Undoubtedly, it’s possible to attract new viewers by copying successful formats. Having said that, there’s only so much copycat content the internet is interested in. If you’re starting a Call of Duty channel now, it’s going to be hard to attract new viewers because the market is already saturated.
This is why it makes sense to make content for topics that haven’t been covered extensively yet. If you have a gaming channel, for example, you could think of retro, indie and odd games that you haven’t seen on YouTube yet.
Creating a YouTube Hit
By targeting new visitors with your video content and in your marketing, you are more likely to create a hit video. Sometimes it can take a little bit of smart promotion to give it the initial push, though. So don’t forget to:
- share your video on your social media pages
- send the video to relevant blogs/press outlets
- find Facebook groups, reddit pages, forums or other communities to promote your video
Also make sure you’re using every YouTube feature to make your video more visible by
- creating a great thumbnail & headline
- filling out tags and description
- adding closed captioning
- linking to it from other videos
If you’ don’t know how to use these features efficiently and how to promote your work, make sure to subscribe to this blog as I will tackle these topics soon. 🙂
When you’re not having success: re-adjust
Even if you’re following all these guidelines, there’s never a guarantee that your video will attract a big audience. Many factors are influencing your (potential) success on YouTube and it can take a while to find out what works for you. So don’t be discouraged if you don’t land a hit immediately. Instead analyze your results, optimize what you can and keep experimenting.
Finding a balance
Not all of your videos has to conform to all of these rules. However, I’d like to encourage you to think about the intention you have with each video you’re creating: Who do you want to serve first and foremost – new viewers or your current audience?

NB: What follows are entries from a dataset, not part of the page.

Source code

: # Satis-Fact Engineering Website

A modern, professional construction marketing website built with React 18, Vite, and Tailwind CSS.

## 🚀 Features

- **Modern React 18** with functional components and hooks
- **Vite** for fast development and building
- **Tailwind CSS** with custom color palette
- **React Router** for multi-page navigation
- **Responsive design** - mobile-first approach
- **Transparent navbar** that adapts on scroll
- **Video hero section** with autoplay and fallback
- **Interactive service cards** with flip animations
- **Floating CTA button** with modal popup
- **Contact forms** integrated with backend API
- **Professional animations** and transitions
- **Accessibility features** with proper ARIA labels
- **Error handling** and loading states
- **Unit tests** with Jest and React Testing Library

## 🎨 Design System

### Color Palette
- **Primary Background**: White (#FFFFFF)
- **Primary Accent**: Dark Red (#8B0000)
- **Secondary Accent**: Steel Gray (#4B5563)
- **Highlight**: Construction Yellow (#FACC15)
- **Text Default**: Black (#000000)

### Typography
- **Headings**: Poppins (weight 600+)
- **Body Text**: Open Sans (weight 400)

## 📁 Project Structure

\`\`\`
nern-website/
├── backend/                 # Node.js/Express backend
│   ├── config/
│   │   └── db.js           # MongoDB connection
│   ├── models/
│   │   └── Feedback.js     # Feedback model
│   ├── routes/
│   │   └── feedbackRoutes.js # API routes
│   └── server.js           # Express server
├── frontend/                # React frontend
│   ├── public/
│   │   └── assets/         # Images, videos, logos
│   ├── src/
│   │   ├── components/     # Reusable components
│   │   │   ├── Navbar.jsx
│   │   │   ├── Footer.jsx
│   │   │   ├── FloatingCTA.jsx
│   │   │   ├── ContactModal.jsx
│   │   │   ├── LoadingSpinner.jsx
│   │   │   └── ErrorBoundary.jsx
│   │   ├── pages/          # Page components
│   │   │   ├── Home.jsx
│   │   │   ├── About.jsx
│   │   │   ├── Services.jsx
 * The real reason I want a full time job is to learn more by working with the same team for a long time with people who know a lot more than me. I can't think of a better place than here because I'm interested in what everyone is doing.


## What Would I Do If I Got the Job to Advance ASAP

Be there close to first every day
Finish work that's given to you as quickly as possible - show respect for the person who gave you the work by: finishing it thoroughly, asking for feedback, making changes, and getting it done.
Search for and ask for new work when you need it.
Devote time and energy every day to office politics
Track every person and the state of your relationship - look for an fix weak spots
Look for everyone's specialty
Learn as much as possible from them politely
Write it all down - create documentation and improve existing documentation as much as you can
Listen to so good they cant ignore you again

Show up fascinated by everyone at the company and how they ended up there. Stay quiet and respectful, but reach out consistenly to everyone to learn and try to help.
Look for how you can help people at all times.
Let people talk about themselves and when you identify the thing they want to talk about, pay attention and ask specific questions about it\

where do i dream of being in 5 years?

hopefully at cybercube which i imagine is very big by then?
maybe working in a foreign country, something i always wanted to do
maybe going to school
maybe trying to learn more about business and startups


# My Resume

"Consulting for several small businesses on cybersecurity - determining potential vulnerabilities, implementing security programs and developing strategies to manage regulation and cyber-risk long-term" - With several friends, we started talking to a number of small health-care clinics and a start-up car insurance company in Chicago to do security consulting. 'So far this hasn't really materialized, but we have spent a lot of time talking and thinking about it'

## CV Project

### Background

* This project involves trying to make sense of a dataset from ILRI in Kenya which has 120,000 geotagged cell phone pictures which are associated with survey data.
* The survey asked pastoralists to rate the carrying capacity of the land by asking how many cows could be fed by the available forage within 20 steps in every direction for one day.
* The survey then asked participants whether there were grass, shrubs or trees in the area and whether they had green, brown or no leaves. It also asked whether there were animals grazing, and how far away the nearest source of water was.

When I created my channel update video in December, I knew that it wouldn’t get many views. I knew that it would be mostly watched by my current subscribers (or those who would become subscribers) and that it wouldn’t attract a mass audience. I still decided to make it. Why? Because I wanted to connect with my subscribers.
Whichever way you decide to go with your video and your channel in general, is legit. Just be aware that the choices you make while creating your video will affect its marketability.
Who are you going to target with your next video?